Seconda osservazione: il nostro Paese non era e non è all’altezza nell’usare l’online per insegnare. Qualche anno fa durante un viaggio in Uruguay ho saputo che tutti gli studenti erano dotati di tablet e connessione. L’idea era stata di José Alberto Mujica che aveva messo in piedi un piano scuola straordinario. In Italia, alla vigilia della pandemia, non tutti i ragazzi e bambini erano dotati di un tablet. Allo scoccare della Dad i presidi li hanno comprati in fretta e furia ma consegnati solo in comodato. A scuola il tablet sul banco non c’è nella maggior parte delle classi. C’è ancora l’aula d’informatica con computer obsoleti e non sufficienti a classi pollaio. A questo si aggiunge il tema connessioni inesistenti in molte zone d’Italia. Ergo, va urgentemente fatto un piano d’investimenti per dotare ogni alunno di un tablet o pc portatile, e chiaramente va data la connessione a tutti.

Terza osservazione: sono peggiorati coloro che sono più poveri. E tra questi i migliori. È un dato scontato, persino banale. Chi insegna lo sa. La scuola ha fatto quello che era possibile. Quando Giovanni o Fatima non si presentavano al pc telefonava ai genitori, mandava un messaggio WhatsApp o semmai una bella letterina firmata dal signor preside. Stop.

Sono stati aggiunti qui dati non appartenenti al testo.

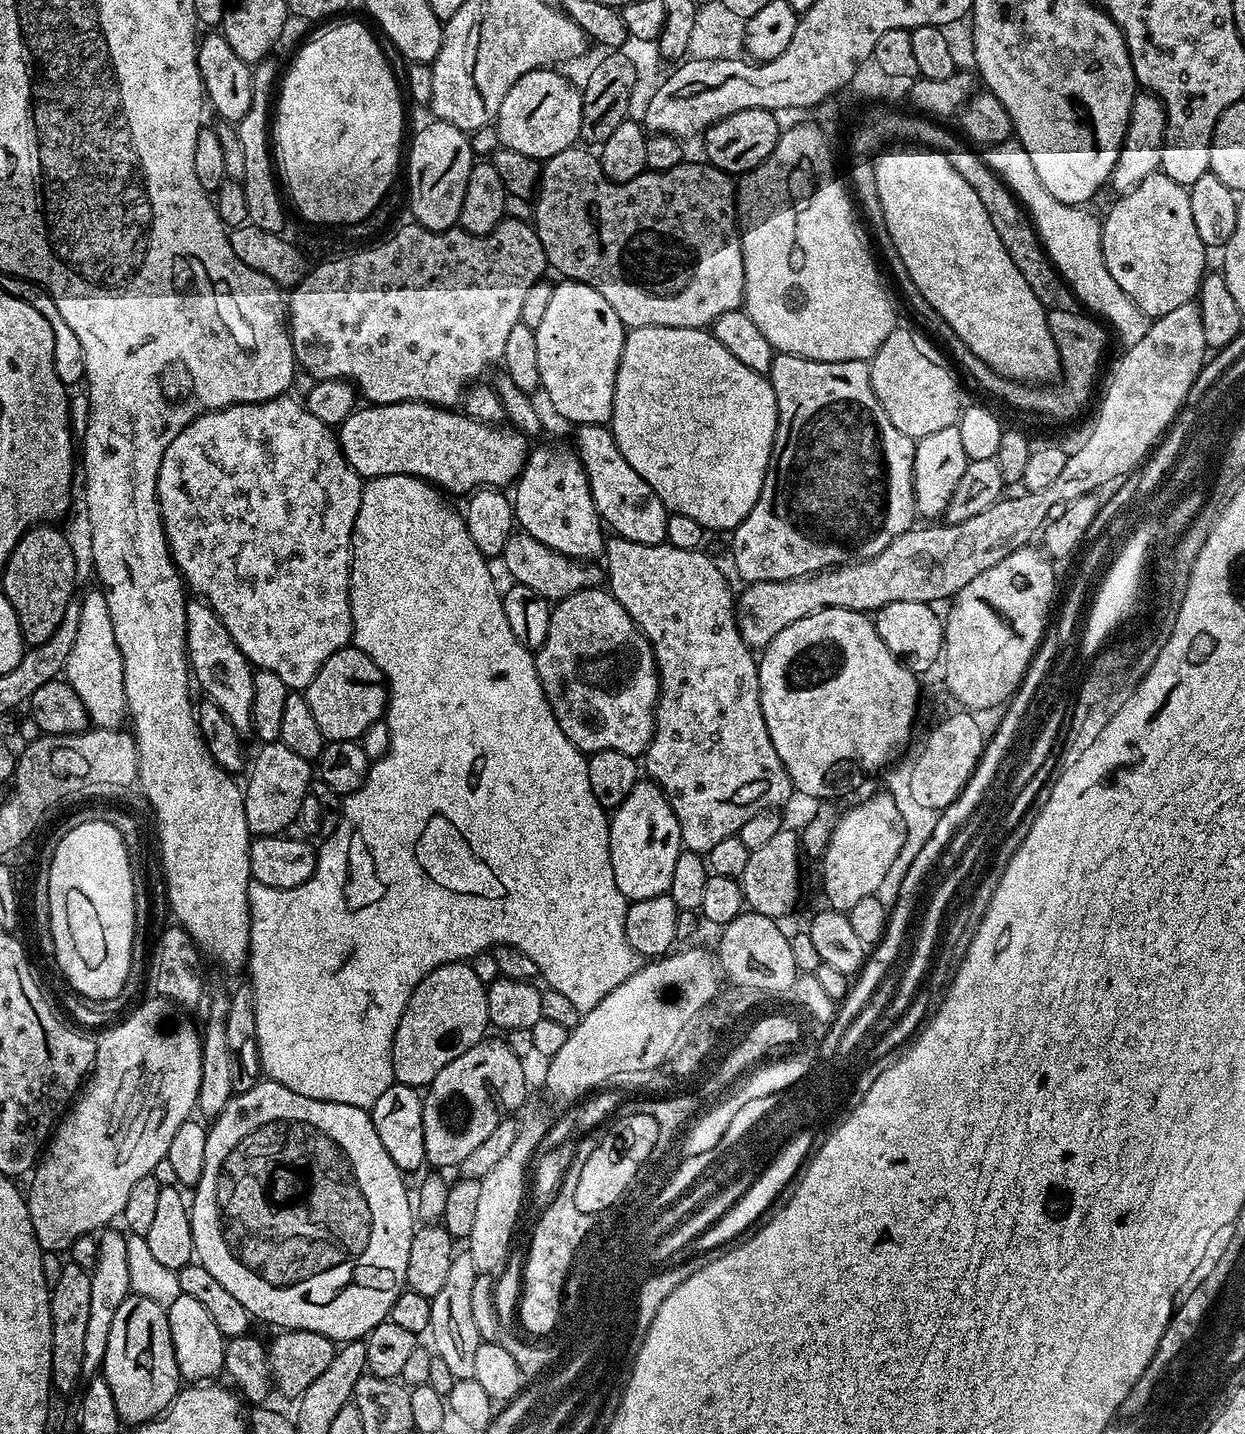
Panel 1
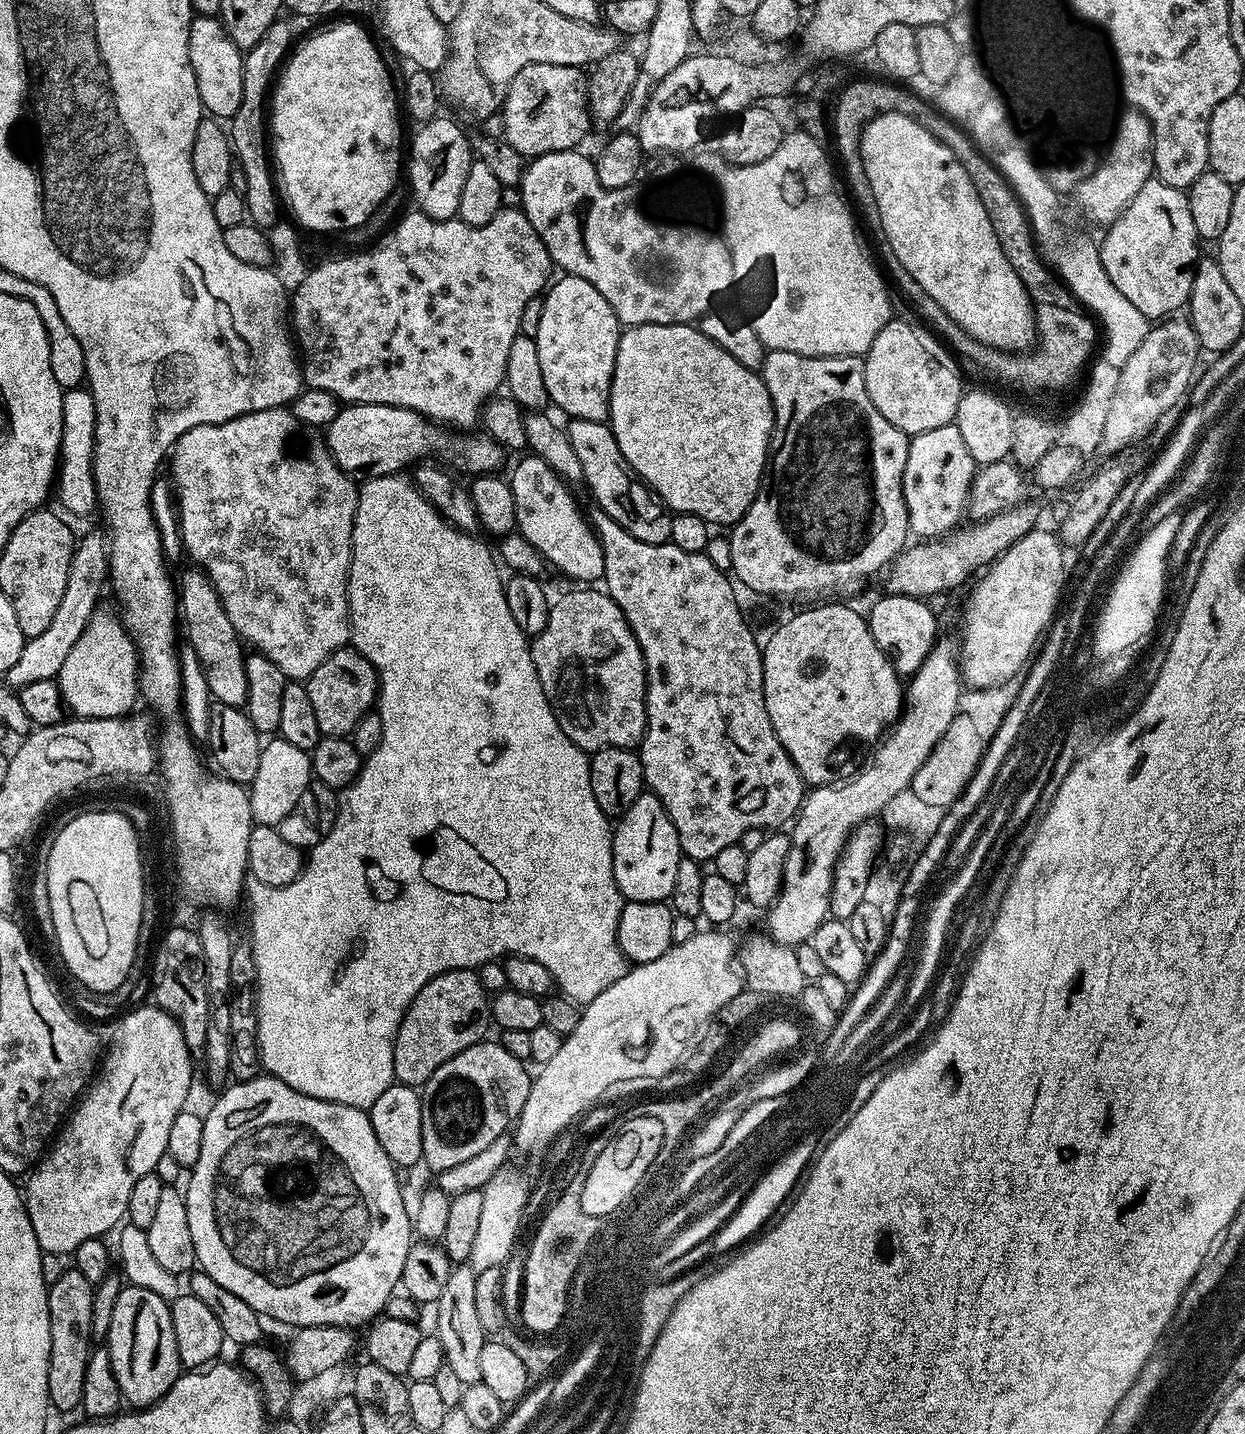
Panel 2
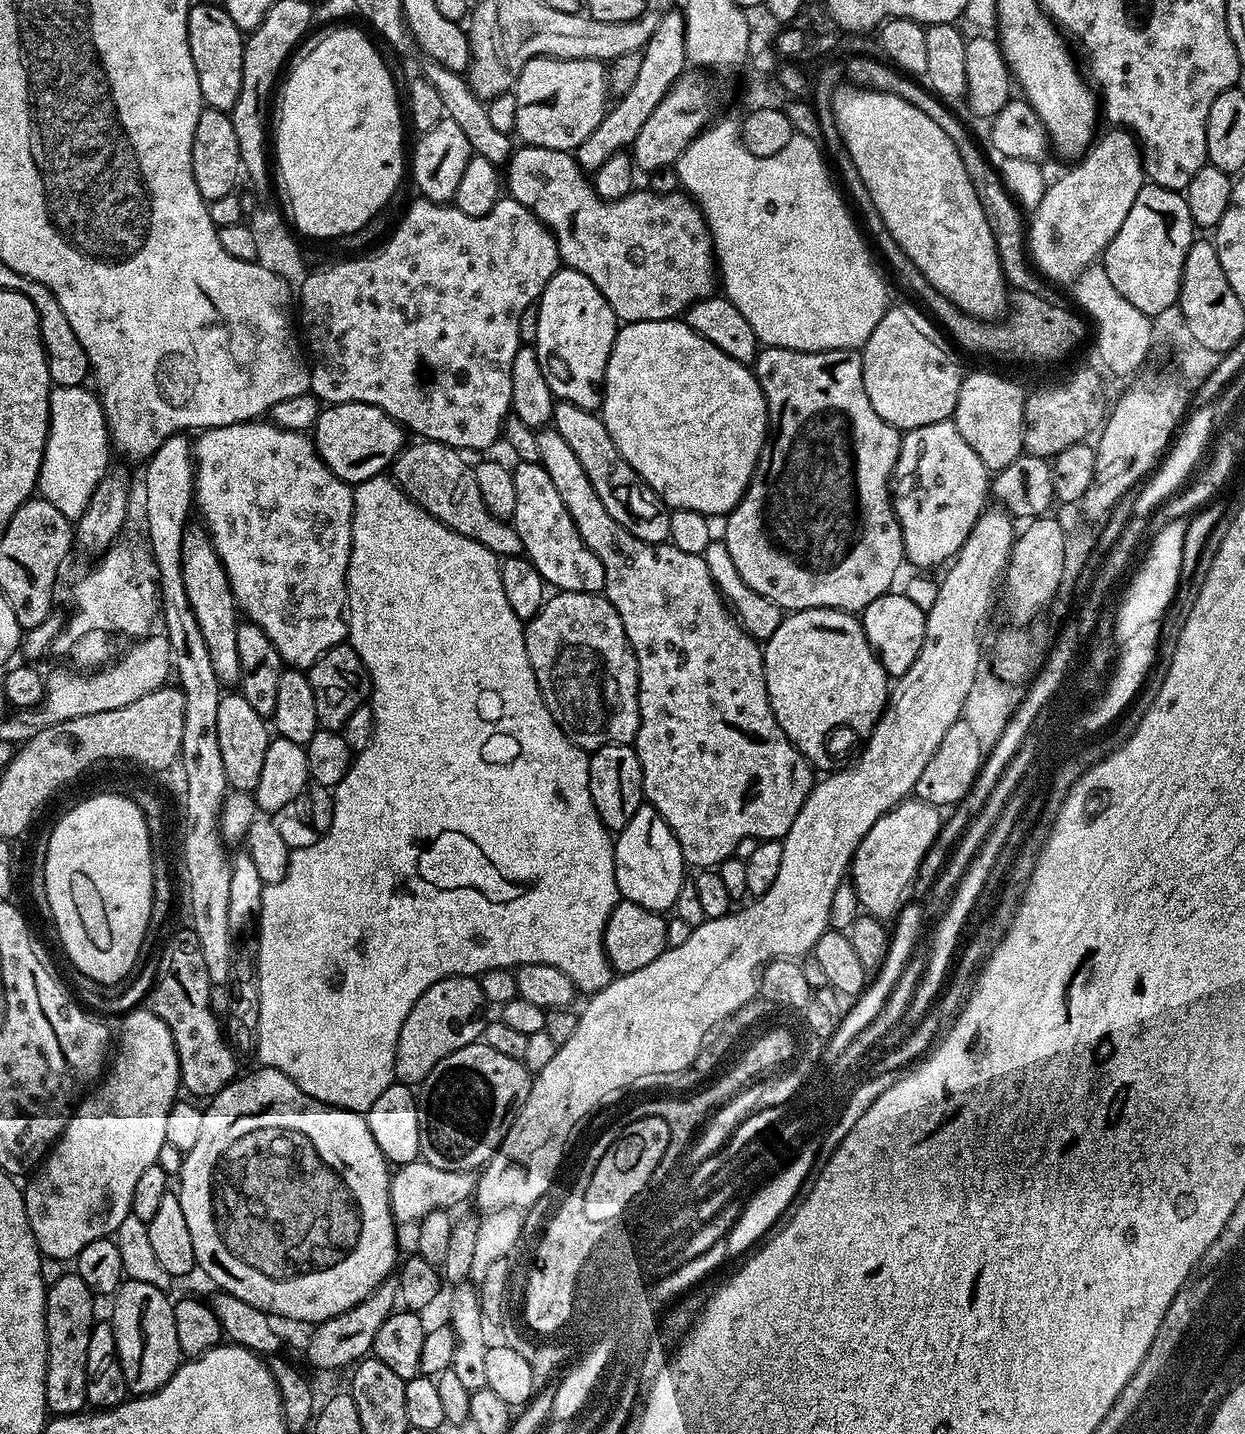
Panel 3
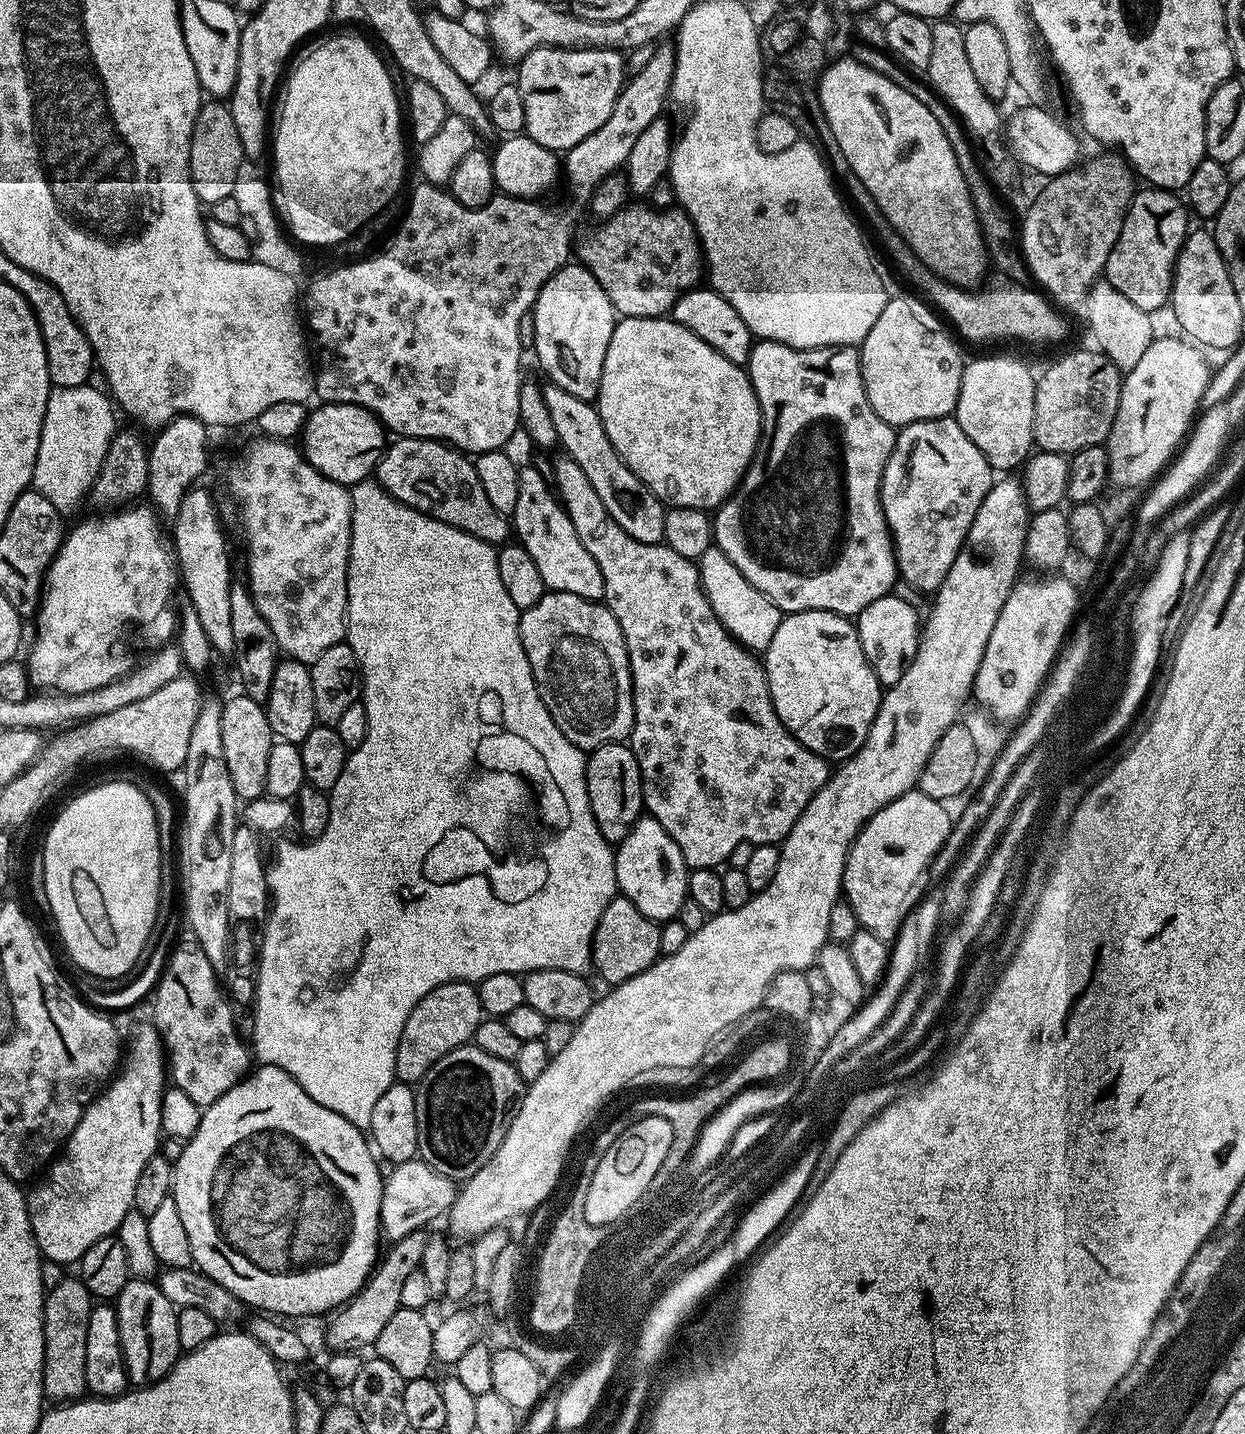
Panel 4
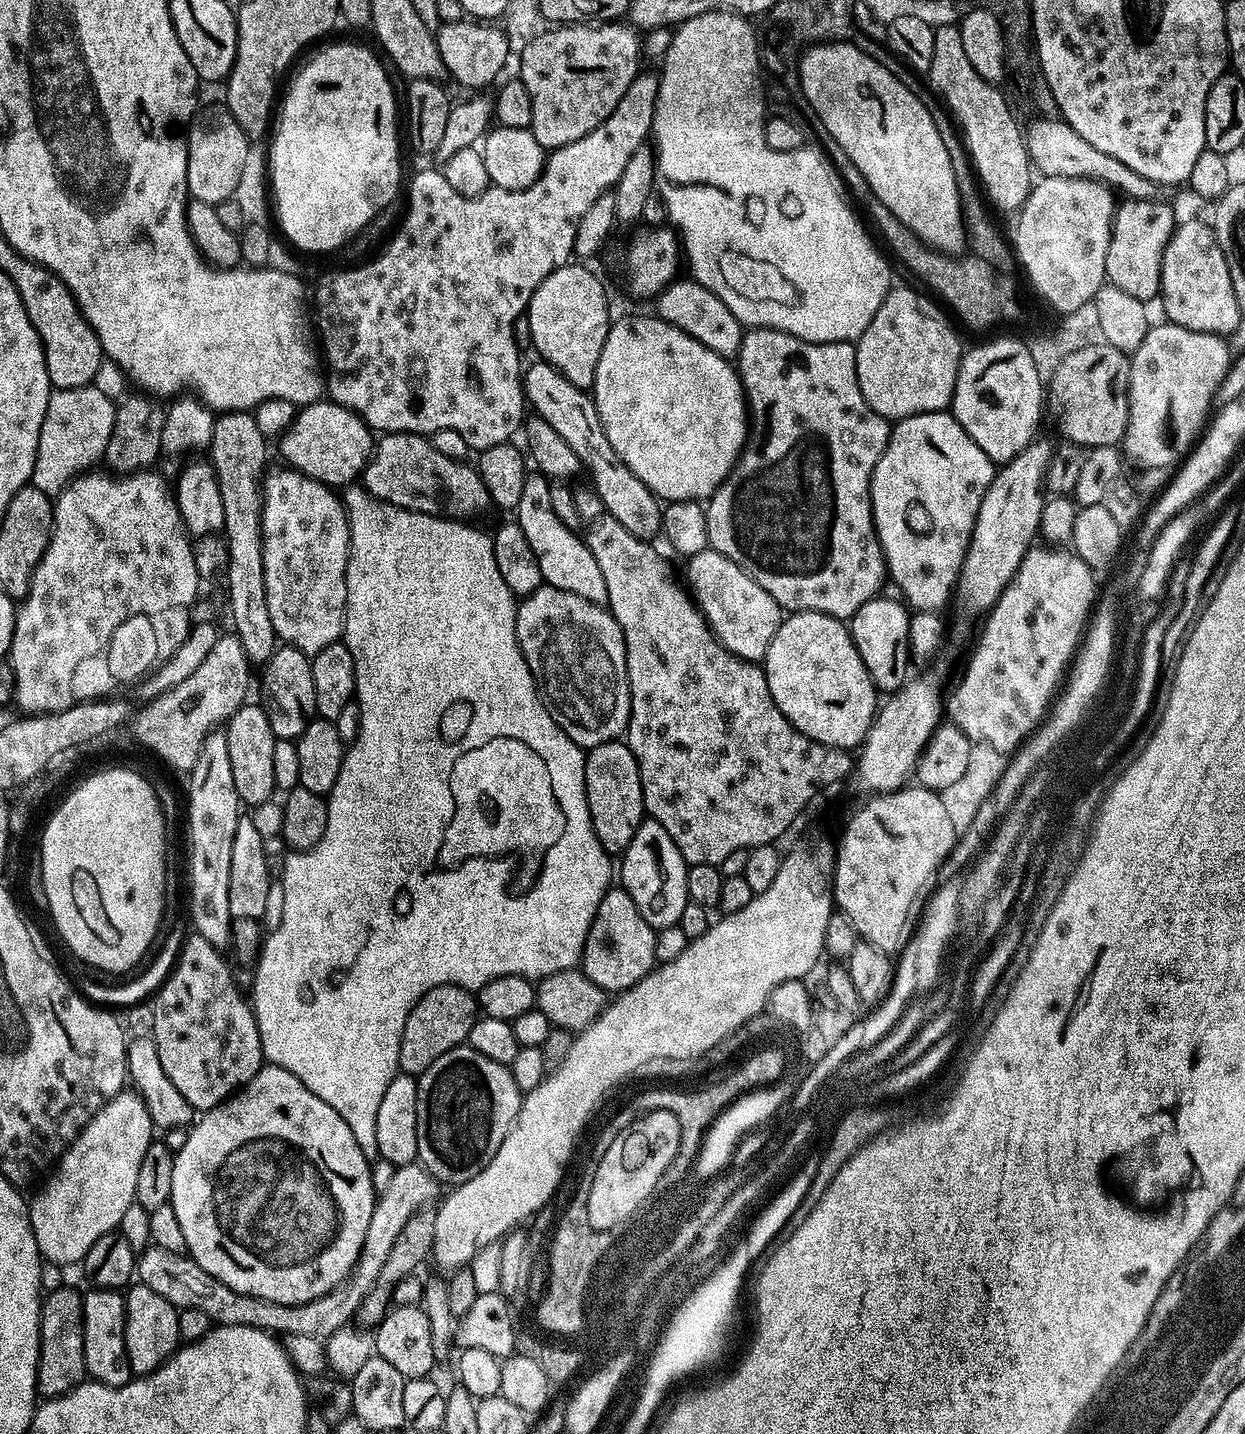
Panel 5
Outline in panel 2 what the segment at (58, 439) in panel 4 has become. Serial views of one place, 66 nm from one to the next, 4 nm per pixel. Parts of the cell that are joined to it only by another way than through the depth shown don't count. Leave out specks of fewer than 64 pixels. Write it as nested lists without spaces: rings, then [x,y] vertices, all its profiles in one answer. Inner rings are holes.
[[[86,388],[69,389],[65,391],[63,400],[63,434],[60,447],[60,462],[57,469],[56,498],[70,512],[84,516],[95,511],[96,483],[93,480],[93,436],[92,430],[96,425],[96,411],[91,392]],[[80,430],[82,432],[72,432]]]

Coscienze pulite? Alla luce di questi risultati direi di no. È stato uno degli errori dell’ex ministra Lucia Azzolina e dell’allora coordinatore della task force Patrizio Bianchi (oggi ministro). Avevamo bisogno di una squadra di maestri di strada che andasse a casa di questi studenti per parlare con loro, per capire, per dare motivazioni. Bardati come gli infermieri, protetti a più non posso; ma di quello avevamo bisogno. L’avevo detto anche alla ministra, ma si sa, noi maestrini non siamo molto ascoltati.

Non è mai troppo tardi. Serve ora urgentemente una squadra di maestri e professori di strada che in classe, durante l’anno (e non d’estate come vagheggia qualcuno) si occupi di chi è rimasto indietro, di chi deve recuperare.

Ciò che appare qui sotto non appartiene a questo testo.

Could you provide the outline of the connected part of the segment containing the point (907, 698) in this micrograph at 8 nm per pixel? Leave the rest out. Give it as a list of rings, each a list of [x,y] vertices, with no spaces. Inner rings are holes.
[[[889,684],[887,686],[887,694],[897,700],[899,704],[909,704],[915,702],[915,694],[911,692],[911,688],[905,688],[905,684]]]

Conclusioni. Di fronte a questo scenario mi auguro che questi dati non servano a fare notizia per un giorno per poi finire nei cassetti. Servono, invece, a mio avviso, due cose che suggerisco al ministro Bianchi: una commissione Invalsi composta da dirigenti scolastici, maestri di scuola primaria, professori della secondaria di primo e secondo grado che leggano a livello nazionali i dati proponendo soluzioni. E poi è necessario che i presidi e i collegi docenti non si limitino, come hanno fatto fino ad oggi, a leggere i propri numeri per poi rimetterli nel cassetto. Ogni scuola, invece, dovrebbe attuare un piano strategico Invalsi per immaginare e creare percorsi che possano nella pratica provare a recuperare quanto si è perso.